A Prefeitura de Olímpia esclarece que o Processo Seletivo 01/2019 para a formação de cadastro reserva de professores admitidos em caráter temporário (ACT) é de responsabilidade da empresa terceirizada e que “todo o processo tem sido acompanhado pelos departamentos de competência do município”.

Sobre os questionamentos em relação aos títulos de candidatos, através de nota solicitada pelo Diário, informa que “está em andamento o processo de averiguação preliminar Nº 003/2019 da Prefeitura, oriundo de denúncia, para apurar possível ocorrência de fraude nos Processos Seletivos Nº 01/2018 e 02/2018, em razão de certificados de pós-graduação com fortes indícios de irregularidades e, por essa razão, a empresa foi notificada para não considerar títulos expedidos pelas instituições de ensino investigadas”.

Ainda segundo a nota da Prefeitura, “tal ato se embasa no poder discricionário da Administração Pública, garantindo a prerrogativa legal de não aceitar documentos conforme sua conveniência”. E, acrescenta: “Assim sendo, diante dos fortes indícios de irregularidades, o município decidiu, por precaução, não considerar tais certificados para contagem de pontos”.

Segundo a Comissão de Averiguação, entre os indicativos de anormalidades estão “o elevado número de horas/aulas em curto prazo de realização – 1800 horas em aproximadamente 18 meses, por exemplo; professores com certificados de vários cursos realizados ao mesmo tempo com carga horária e prazos em discordância; certificados de pós-graduação emitidos com data anterior ao fim da graduação; certificados emitidos por instituições ou polos não reconhecidos, sem registro ou com pendências no MEC, entre outros”.

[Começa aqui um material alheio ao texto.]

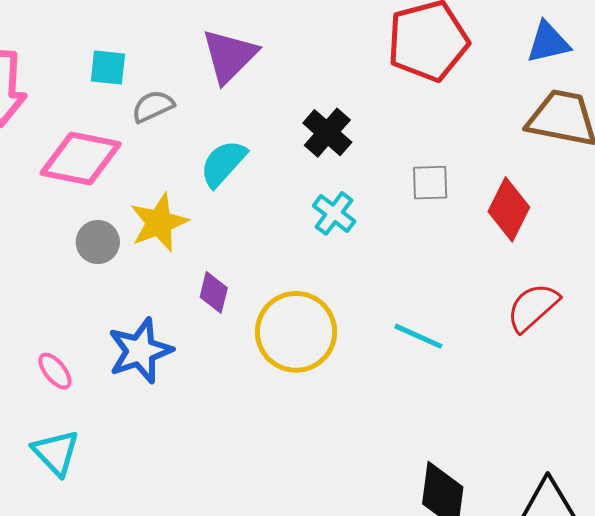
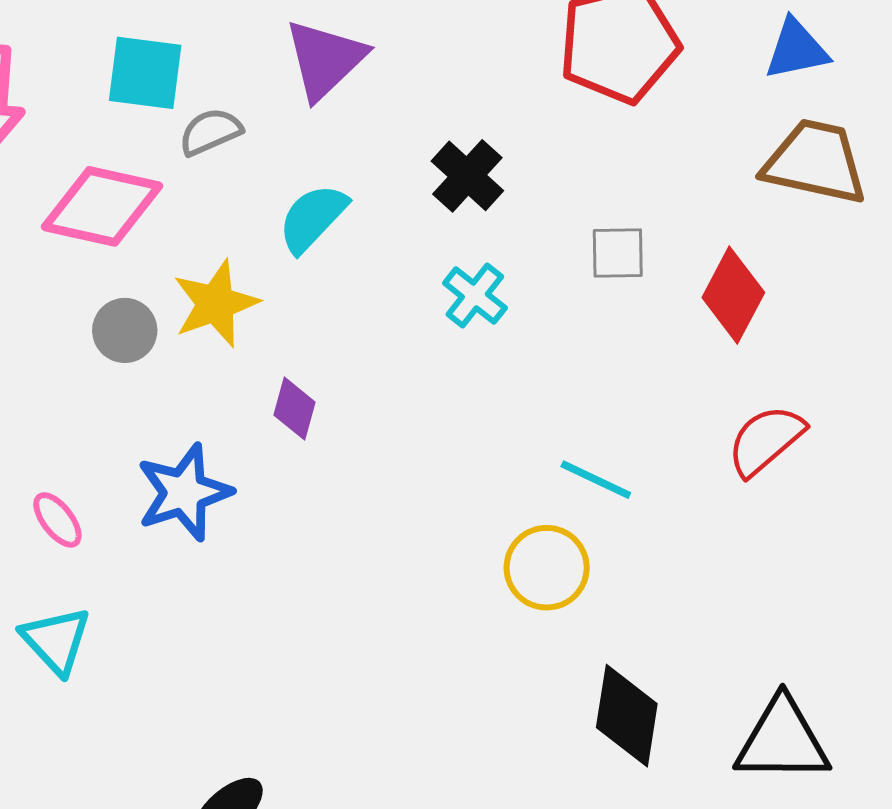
cyan square: (108, 68) -> (145, 73), size x1.4
yellow circle: (296, 332) -> (547, 568), moved, size x0.7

E, conclui: “Vale ressaltar ainda que a denúncia foi averiguada pelo município e o processo foi encaminhado para a Delegacia e ao Ministério Público, que também investigam o caso. Por fim, a Administração reforça que atua para o cumprimento do princípio da legalidade e preservação da ordem pública e que está orientando os candidatos sobre os procedimentos legais”.

1 COMENTÁRIO

  1. Concon! Vale ressaltar que há uma ENORME diferença entre FRAUDADO e INVALIDADO. Algo sem idoneidade é fraude, mas algo sem congruência é inválido (tempo de curso x tempo cursando). E tem que invalidar mesmo, PORÉM, não há IMPESSOALIDADE (principal princípio da Administração Pública) quando eu premio uma pessoa com pontuação máxima pelo mesmo curso e instituição e penalizo a outra tirando todos os pontos. Ninguém está reclamando de investigação (até porque investigado não é condenado e se não é condenado não pode ser penalizado). ADMITAM DE UMA VEZ POR TODAS: A Aplicativa/Escritório Onix erraram na contagem de pontos e não estão conseguindo apurar PORQUE da a entender que o professor está fazendo MimiMi atoa. Fica uma sugestão: zere os pontos de todo mundo então já que tudo é “falso”. Ninguém está para fazer o famoso “rolo/bafafá/picuinha”, todos querem justiça apenas. Se não vale meu curso automaticamente o curso do meu amigo, igual ao meu, também não pode ser. Fique com Deus e que o mesmo tenha pena do futuro de vocês porque um dia o pêndulo da vida volta e pode não ser tão bom assim.